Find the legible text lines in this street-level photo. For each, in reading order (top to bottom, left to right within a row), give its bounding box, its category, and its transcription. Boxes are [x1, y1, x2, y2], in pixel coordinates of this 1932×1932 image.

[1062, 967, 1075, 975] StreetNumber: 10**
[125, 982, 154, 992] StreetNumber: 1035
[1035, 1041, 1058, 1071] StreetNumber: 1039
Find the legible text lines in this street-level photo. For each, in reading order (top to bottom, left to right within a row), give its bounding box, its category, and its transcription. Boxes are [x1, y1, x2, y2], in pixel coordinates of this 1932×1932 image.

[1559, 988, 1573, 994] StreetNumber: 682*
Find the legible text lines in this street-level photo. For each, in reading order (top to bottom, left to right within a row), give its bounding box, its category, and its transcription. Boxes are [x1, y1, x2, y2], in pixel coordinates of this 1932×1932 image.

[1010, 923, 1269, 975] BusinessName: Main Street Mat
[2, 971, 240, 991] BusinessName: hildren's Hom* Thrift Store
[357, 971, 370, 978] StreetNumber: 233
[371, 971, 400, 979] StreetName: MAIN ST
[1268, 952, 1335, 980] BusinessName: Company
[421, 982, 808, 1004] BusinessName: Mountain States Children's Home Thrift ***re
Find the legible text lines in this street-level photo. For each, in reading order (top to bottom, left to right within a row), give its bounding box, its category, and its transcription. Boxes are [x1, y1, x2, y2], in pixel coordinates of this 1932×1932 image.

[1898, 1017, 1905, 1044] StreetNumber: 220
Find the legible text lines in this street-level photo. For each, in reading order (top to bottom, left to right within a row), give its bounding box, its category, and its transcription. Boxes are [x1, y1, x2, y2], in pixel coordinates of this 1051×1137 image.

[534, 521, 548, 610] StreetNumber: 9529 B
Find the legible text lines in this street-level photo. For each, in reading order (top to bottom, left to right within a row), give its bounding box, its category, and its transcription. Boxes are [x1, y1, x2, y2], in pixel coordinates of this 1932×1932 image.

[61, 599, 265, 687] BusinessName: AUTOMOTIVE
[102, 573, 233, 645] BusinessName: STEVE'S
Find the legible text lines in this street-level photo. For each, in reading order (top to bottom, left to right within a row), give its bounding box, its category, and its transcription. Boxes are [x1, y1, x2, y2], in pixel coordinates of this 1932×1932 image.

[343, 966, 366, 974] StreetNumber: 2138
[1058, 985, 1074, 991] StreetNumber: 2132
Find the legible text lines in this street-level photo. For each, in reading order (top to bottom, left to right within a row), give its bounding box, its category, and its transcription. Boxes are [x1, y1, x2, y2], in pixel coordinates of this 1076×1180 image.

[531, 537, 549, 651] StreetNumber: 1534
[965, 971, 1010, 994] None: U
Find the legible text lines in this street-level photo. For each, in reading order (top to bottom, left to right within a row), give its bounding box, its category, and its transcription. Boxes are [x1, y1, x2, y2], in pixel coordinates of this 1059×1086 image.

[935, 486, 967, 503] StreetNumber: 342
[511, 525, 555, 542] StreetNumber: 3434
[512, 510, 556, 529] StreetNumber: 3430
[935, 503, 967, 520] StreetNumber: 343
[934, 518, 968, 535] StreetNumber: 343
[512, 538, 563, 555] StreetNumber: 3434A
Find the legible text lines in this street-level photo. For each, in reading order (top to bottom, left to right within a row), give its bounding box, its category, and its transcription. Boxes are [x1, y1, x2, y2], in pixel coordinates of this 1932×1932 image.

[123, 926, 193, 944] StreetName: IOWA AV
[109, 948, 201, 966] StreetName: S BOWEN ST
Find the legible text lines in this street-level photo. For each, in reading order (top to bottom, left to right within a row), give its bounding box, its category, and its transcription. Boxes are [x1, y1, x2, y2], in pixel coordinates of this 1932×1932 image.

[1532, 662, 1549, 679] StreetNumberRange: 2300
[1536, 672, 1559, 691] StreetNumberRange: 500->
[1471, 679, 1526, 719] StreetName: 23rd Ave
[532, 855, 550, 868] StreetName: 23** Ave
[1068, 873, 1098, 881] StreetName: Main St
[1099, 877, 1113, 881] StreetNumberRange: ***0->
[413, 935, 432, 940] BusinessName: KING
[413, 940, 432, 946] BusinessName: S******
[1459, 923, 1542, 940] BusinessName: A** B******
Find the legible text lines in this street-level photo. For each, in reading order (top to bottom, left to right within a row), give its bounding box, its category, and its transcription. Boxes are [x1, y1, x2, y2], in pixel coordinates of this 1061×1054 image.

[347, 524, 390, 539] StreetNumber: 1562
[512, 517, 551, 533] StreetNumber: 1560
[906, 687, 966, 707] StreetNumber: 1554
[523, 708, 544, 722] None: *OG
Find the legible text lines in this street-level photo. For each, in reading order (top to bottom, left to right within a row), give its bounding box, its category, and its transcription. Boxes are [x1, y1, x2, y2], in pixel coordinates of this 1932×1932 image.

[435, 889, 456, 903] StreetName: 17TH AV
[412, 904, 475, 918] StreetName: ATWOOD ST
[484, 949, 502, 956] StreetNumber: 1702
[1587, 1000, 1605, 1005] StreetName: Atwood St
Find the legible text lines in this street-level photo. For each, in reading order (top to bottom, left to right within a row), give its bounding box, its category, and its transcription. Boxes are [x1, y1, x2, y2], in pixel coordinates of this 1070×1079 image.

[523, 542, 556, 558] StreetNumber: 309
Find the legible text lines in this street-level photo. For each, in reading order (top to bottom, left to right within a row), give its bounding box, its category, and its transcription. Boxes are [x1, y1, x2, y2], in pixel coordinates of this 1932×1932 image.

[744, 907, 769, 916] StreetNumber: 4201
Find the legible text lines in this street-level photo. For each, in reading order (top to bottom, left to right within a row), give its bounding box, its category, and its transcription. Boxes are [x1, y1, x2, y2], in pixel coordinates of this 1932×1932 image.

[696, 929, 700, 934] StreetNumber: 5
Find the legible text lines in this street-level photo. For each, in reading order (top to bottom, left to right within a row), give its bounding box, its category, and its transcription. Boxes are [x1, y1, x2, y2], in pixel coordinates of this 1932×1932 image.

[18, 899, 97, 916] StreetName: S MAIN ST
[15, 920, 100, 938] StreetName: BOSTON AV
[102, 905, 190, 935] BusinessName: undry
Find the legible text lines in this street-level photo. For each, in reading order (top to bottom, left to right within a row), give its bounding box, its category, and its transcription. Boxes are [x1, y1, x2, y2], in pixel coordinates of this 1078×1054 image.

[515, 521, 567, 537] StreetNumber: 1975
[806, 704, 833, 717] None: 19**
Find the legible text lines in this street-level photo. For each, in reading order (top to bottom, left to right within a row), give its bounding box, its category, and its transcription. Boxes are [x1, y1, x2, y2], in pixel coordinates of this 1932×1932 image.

§ **Task goal**
Rewrite every line of the records above as one numbered list, and drop the blank lines.

§ **Solution for this problem**
1. Find the legible text lines in this street-level photo. For each, in reading order (top to bottom, left to right within a row), give its bounding box, its category, and its transcription. Boxes are [x1, y1, x2, y2], in pixel coordinates of this 1932×1932 image.
2. [1062, 967, 1075, 975] StreetNumber: 10**
3. [125, 982, 154, 992] StreetNumber: 1035
4. [1035, 1041, 1058, 1071] StreetNumber: 1039
5. Find the legible text lines in this street-level photo. For each, in reading order (top to bottom, left to right within a row), give its bounding box, its category, and its transcription. Boxes are [x1, y1, x2, y2], in pixel coordinates of this 1932×1932 image.
6. [1559, 988, 1573, 994] StreetNumber: 682*
7. Find the legible text lines in this street-level photo. For each, in reading order (top to bottom, left to right within a row), give its bounding box, its category, and its transcription. Boxes are [x1, y1, x2, y2], in pixel coordinates of this 1932×1932 image.
8. [1010, 923, 1269, 975] BusinessName: Main Street Mat
9. [2, 971, 240, 991] BusinessName: hildren's Hom* Thrift Store
10. [357, 971, 370, 978] StreetNumber: 233
11. [371, 971, 400, 979] StreetName: MAIN ST
12. [1268, 952, 1335, 980] BusinessName: Company
13. [421, 982, 808, 1004] BusinessName: Mountain States Children's Home Thrift ***re
14. Find the legible text lines in this street-level photo. For each, in reading order (top to bottom, left to right within a row), give its bounding box, its category, and its transcription. Boxes are [x1, y1, x2, y2], in pixel coordinates of this 1932×1932 image.
15. [1898, 1017, 1905, 1044] StreetNumber: 220
16. Find the legible text lines in this street-level photo. For each, in reading order (top to bottom, left to right within a row), give its bounding box, its category, and its transcription. Boxes are [x1, y1, x2, y2], in pixel coordinates of this 1051×1137 image.
17. [534, 521, 548, 610] StreetNumber: 9529 B
18. Find the legible text lines in this street-level photo. For each, in reading order (top to bottom, left to right within a row), give its bounding box, its category, and its transcription. Boxes are [x1, y1, x2, y2], in pixel coordinates of this 1932×1932 image.
19. [61, 599, 265, 687] BusinessName: AUTOMOTIVE
20. [102, 573, 233, 645] BusinessName: STEVE'S
21. Find the legible text lines in this street-level photo. For each, in reading order (top to bottom, left to right within a row), give its bounding box, its category, and its transcription. Boxes are [x1, y1, x2, y2], in pixel coordinates of this 1932×1932 image.
22. [343, 966, 366, 974] StreetNumber: 2138
23. [1058, 985, 1074, 991] StreetNumber: 2132
24. Find the legible text lines in this street-level photo. For each, in reading order (top to bottom, left to right within a row), give its bounding box, its category, and its transcription. Boxes are [x1, y1, x2, y2], in pixel coordinates of this 1076×1180 image.
25. [531, 537, 549, 651] StreetNumber: 1534
26. [965, 971, 1010, 994] None: U
27. Find the legible text lines in this street-level photo. For each, in reading order (top to bottom, left to right within a row), give its bounding box, its category, and its transcription. Boxes are [x1, y1, x2, y2], in pixel coordinates of this 1059×1086 image.
28. [935, 486, 967, 503] StreetNumber: 342
29. [511, 525, 555, 542] StreetNumber: 3434
30. [512, 510, 556, 529] StreetNumber: 3430
31. [935, 503, 967, 520] StreetNumber: 343
32. [934, 518, 968, 535] StreetNumber: 343
33. [512, 538, 563, 555] StreetNumber: 3434A
34. Find the legible text lines in this street-level photo. For each, in reading order (top to bottom, left to right within a row), give its bounding box, its category, and its transcription. Boxes are [x1, y1, x2, y2], in pixel coordinates of this 1932×1932 image.
35. [123, 926, 193, 944] StreetName: IOWA AV
36. [109, 948, 201, 966] StreetName: S BOWEN ST
37. Find the legible text lines in this street-level photo. For each, in reading order (top to bottom, left to right within a row), give its bounding box, its category, and its transcription. Boxes are [x1, y1, x2, y2], in pixel coordinates of this 1932×1932 image.
38. [1532, 662, 1549, 679] StreetNumberRange: 2300
39. [1536, 672, 1559, 691] StreetNumberRange: 500->
40. [1471, 679, 1526, 719] StreetName: 23rd Ave
41. [532, 855, 550, 868] StreetName: 23** Ave
42. [1068, 873, 1098, 881] StreetName: Main St
43. [1099, 877, 1113, 881] StreetNumberRange: ***0->
44. [413, 935, 432, 940] BusinessName: KING
45. [413, 940, 432, 946] BusinessName: S******
46. [1459, 923, 1542, 940] BusinessName: A** B******
47. Find the legible text lines in this street-level photo. For each, in reading order (top to bottom, left to right within a row), give its bounding box, its category, and its transcription. Boxes are [x1, y1, x2, y2], in pixel coordinates of this 1061×1054 image.
48. [347, 524, 390, 539] StreetNumber: 1562
49. [512, 517, 551, 533] StreetNumber: 1560
50. [906, 687, 966, 707] StreetNumber: 1554
51. [523, 708, 544, 722] None: *OG
52. Find the legible text lines in this street-level photo. For each, in reading order (top to bottom, left to right within a row), give its bounding box, its category, and its transcription. Boxes are [x1, y1, x2, y2], in pixel coordinates of this 1932×1932 image.
53. [435, 889, 456, 903] StreetName: 17TH AV
54. [412, 904, 475, 918] StreetName: ATWOOD ST
55. [484, 949, 502, 956] StreetNumber: 1702
56. [1587, 1000, 1605, 1005] StreetName: Atwood St
57. Find the legible text lines in this street-level photo. For each, in reading order (top to bottom, left to right within a row), give its bounding box, its category, and its transcription. Boxes are [x1, y1, x2, y2], in pixel coordinates of this 1070×1079 image.
58. [523, 542, 556, 558] StreetNumber: 309
59. Find the legible text lines in this street-level photo. For each, in reading order (top to bottom, left to right within a row), give its bounding box, its category, and its transcription. Boxes are [x1, y1, x2, y2], in pixel coordinates of this 1932×1932 image.
60. [744, 907, 769, 916] StreetNumber: 4201
61. Find the legible text lines in this street-level photo. For each, in reading order (top to bottom, left to right within a row), give its bounding box, its category, and its transcription. Boxes are [x1, y1, x2, y2], in pixel coordinates of this 1932×1932 image.
62. [696, 929, 700, 934] StreetNumber: 5
63. Find the legible text lines in this street-level photo. For each, in reading order (top to bottom, left to right within a row), give its bounding box, its category, and its transcription. Boxes are [x1, y1, x2, y2], in pixel coordinates of this 1932×1932 image.
64. [18, 899, 97, 916] StreetName: S MAIN ST
65. [15, 920, 100, 938] StreetName: BOSTON AV
66. [102, 905, 190, 935] BusinessName: undry
67. Find the legible text lines in this street-level photo. For each, in reading order (top to bottom, left to right within a row), give its bounding box, its category, and its transcription. Boxes are [x1, y1, x2, y2], in pixel coordinates of this 1078×1054 image.
68. [515, 521, 567, 537] StreetNumber: 1975
69. [806, 704, 833, 717] None: 19**
70. Find the legible text lines in this street-level photo. For each, in reading order (top to bottom, left to right within a row), give its bounding box, its category, and its transcription. Boxes are [x1, y1, x2, y2], in pixel coordinates of this 1932×1932 image.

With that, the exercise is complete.